The easy answer would be I lied to protect my child, to keep him from having to deal with the hardest parts of life. Partially, that was true. Although it was terribly misguided, not understanding his uncle’s illness, only made his suicide even more confusing and sudden.
But the real truth is I lied for years and years to my children to protect my little brother. In my heart, deep down, some part of me accepted the idea that if they knew the severity of his mental illness, they would judge him or see him differently. The horrible truth is, I was the only one making that judgement. Those boys couldn’t have cared less. Their capacity to love and accept is far greater than any words could destroy.

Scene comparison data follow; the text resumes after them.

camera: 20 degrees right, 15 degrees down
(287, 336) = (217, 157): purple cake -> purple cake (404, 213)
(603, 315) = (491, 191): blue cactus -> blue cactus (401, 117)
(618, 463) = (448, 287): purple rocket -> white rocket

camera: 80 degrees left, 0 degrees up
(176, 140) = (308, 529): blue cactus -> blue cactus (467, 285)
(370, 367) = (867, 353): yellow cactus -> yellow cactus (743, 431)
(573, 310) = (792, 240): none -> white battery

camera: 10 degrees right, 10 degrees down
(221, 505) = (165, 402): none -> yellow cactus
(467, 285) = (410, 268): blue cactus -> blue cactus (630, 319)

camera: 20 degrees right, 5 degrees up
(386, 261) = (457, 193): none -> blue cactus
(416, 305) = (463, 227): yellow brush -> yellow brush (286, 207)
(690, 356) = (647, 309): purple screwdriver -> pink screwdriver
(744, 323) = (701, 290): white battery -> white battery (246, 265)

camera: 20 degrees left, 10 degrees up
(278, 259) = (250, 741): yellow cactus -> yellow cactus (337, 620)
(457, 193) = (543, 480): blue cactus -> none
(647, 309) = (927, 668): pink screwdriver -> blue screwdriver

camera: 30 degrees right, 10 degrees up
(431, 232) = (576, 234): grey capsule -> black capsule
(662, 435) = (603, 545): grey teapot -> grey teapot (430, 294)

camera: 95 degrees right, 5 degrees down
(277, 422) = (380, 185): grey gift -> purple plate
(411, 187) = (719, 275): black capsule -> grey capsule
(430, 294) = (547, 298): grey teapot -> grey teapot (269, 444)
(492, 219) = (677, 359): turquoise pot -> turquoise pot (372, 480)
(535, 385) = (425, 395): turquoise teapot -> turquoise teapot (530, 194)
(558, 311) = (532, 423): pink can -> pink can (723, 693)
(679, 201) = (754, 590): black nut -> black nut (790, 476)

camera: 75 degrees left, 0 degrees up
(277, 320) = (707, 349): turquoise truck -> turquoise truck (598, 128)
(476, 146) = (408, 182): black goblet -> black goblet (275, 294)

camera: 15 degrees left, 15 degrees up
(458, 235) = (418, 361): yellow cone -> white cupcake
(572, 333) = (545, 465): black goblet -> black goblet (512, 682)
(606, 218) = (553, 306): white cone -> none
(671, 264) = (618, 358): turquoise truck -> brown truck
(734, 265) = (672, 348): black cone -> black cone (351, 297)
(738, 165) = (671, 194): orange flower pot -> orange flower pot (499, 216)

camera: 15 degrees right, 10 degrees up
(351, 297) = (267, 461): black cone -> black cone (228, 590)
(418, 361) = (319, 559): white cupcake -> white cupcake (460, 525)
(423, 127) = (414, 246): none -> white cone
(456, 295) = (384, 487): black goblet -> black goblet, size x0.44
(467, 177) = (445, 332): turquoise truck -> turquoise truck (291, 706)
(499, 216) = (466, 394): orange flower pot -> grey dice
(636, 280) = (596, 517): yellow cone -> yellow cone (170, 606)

I was a hypocrite and a liar. My choices added to my children’s pain. Worst of all, they sent them the message that mental illness is something to hide. Something so terrible, their mother would lie to them about it.
I don’t get a second chance, but you might. Please, please talk about mental illness, even the hard and ugly parts. If there is mental illness in your world, then it is part of your truth. It is part of my truth. Now I am speaking it, even though it feels far too late.